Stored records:

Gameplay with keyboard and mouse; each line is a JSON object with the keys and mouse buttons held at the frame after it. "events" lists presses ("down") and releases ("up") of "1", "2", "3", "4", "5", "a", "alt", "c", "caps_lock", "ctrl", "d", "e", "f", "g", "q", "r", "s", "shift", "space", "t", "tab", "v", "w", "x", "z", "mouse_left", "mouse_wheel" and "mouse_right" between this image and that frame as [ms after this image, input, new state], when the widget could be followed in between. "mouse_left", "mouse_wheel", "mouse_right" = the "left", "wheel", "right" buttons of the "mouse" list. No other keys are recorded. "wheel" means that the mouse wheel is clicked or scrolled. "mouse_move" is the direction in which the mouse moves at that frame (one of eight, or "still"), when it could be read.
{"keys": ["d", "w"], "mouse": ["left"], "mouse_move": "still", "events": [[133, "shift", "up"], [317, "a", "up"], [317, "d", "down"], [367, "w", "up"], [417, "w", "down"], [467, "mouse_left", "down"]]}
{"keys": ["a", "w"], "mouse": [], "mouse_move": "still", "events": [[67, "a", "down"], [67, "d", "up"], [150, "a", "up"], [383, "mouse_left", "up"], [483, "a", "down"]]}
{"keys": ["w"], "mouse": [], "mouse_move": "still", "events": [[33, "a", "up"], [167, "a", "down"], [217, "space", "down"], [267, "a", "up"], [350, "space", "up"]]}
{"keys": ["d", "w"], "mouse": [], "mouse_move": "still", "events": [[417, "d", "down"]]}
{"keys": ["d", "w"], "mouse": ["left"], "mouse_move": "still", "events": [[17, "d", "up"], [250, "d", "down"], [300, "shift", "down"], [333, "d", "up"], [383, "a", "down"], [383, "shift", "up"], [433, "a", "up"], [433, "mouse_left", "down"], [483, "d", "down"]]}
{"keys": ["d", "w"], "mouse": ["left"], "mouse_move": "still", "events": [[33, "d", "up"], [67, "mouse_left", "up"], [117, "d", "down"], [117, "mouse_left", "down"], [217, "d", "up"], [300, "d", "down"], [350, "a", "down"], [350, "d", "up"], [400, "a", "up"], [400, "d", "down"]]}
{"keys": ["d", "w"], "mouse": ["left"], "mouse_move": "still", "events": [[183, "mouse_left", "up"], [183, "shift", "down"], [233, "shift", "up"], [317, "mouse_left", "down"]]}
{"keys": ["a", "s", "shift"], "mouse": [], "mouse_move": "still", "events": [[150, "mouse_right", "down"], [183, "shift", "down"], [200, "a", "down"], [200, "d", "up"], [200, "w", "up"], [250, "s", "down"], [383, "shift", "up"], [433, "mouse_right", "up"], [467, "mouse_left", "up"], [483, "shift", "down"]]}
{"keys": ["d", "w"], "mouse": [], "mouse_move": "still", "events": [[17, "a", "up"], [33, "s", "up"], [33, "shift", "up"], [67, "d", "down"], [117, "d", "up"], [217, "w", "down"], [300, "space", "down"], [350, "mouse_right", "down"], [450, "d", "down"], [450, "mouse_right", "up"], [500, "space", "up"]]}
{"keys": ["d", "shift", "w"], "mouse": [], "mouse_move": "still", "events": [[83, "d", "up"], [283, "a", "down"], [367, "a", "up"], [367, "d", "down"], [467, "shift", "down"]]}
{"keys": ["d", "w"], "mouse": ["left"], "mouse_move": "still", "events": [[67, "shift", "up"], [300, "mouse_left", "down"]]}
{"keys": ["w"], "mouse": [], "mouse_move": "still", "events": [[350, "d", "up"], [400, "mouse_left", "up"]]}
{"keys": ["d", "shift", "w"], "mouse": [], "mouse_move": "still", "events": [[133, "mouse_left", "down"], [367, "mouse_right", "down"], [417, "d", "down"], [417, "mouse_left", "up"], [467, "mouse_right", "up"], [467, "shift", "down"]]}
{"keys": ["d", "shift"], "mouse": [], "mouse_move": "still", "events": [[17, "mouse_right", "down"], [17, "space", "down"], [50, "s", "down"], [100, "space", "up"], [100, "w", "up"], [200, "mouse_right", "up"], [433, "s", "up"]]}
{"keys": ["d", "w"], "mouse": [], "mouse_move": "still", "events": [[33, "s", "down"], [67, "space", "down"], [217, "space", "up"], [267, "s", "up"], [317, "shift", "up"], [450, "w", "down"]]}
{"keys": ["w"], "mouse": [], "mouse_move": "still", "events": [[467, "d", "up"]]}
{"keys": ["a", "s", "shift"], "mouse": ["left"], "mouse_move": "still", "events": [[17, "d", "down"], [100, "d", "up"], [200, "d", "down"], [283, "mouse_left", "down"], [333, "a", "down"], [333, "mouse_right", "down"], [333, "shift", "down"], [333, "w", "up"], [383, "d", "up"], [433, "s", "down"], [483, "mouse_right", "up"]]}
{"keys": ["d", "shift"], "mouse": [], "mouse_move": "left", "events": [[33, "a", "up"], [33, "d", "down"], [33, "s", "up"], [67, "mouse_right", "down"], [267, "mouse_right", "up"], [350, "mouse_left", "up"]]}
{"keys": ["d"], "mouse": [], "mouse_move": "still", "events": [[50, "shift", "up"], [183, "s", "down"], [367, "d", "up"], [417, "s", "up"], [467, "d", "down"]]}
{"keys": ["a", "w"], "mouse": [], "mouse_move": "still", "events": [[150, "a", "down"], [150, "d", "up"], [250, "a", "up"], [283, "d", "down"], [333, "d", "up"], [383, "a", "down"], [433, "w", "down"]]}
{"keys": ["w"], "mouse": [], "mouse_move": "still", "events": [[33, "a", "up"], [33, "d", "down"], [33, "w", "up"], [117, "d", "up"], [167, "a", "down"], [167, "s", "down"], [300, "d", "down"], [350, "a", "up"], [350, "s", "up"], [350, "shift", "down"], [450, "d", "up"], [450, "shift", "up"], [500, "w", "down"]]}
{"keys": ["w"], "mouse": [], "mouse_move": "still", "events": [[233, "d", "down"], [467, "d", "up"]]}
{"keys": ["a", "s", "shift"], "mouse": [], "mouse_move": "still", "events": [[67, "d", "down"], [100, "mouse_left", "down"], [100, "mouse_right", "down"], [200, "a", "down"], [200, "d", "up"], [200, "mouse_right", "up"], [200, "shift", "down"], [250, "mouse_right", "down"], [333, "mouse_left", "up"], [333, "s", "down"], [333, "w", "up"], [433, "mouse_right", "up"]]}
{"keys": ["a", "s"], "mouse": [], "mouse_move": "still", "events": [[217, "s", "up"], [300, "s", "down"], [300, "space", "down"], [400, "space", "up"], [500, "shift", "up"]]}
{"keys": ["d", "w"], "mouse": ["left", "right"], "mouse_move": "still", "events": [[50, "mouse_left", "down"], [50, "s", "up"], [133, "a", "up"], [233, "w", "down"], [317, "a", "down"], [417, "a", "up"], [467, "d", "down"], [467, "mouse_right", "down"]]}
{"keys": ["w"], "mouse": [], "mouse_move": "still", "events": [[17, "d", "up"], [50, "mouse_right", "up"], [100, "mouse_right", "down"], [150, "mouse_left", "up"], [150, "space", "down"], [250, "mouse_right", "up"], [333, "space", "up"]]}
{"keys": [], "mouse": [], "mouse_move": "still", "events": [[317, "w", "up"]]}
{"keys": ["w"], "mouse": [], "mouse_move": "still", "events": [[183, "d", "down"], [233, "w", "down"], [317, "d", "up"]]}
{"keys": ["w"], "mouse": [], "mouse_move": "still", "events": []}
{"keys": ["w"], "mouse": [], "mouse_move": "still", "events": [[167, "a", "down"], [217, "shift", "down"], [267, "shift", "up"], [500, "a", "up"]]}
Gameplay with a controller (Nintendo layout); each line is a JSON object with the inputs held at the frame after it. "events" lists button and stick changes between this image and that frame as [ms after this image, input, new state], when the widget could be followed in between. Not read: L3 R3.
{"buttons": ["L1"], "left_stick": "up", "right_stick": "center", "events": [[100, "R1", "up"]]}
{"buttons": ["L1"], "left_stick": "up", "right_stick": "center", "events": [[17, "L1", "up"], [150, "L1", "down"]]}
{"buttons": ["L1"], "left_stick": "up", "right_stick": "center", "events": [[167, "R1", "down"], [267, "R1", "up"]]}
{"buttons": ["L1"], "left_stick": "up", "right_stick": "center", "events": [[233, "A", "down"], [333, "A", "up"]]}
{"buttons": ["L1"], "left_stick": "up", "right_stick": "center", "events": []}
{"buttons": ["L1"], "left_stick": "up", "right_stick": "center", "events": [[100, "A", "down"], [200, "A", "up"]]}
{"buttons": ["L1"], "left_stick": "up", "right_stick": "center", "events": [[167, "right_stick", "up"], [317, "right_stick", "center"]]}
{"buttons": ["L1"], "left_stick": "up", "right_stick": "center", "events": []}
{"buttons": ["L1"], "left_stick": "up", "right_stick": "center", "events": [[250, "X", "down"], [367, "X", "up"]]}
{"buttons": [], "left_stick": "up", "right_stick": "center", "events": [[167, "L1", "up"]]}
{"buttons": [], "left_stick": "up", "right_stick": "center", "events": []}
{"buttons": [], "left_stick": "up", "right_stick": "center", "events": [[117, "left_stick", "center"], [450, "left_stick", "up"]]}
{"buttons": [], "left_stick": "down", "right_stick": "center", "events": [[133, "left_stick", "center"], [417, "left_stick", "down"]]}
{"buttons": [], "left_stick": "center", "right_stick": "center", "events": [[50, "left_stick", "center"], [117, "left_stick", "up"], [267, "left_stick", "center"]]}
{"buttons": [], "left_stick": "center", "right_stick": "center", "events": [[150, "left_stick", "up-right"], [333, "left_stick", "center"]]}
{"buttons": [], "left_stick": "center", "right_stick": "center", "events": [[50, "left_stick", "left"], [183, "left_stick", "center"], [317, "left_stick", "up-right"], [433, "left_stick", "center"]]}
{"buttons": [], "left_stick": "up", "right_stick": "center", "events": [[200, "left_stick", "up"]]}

* **Action item**:
Your answer should be every line above that contains the word "frame".

* **Result below**:
Gameplay with keyboard and mouse; each line is a JSON object with the keys and mouse buttons held at the frame after it. "events" lists presses ("down") and releases ("up") of "1", "2", "3", "4", "5", "a", "alt", "c", "caps_lock", "ctrl", "d", "e", "f", "g", "q", "r", "s", "shift", "space", "t", "tab", "v", "w", "x", "z", "mouse_left", "mouse_wheel" and "mouse_right" between this image and that frame as [ms after this image, input, new state], when the widget could be followed in between. "mouse_left", "mouse_wheel", "mouse_right" = the "left", "wheel", "right" buttons of the "mouse" list. No other keys are recorded. "wheel" means that the mouse wheel is clicked or scrolled. "mouse_move" is the direction in which the mouse moves at that frame (one of eight, or "still"), when it could be read.
Gameplay with a controller (Nintendo layout); each line is a JSON object with the inputs held at the frame after it. "events" lists button and stick changes between this image and that frame as [ms after this image, input, new state], when the widget could be followed in between. Not read: L3 R3.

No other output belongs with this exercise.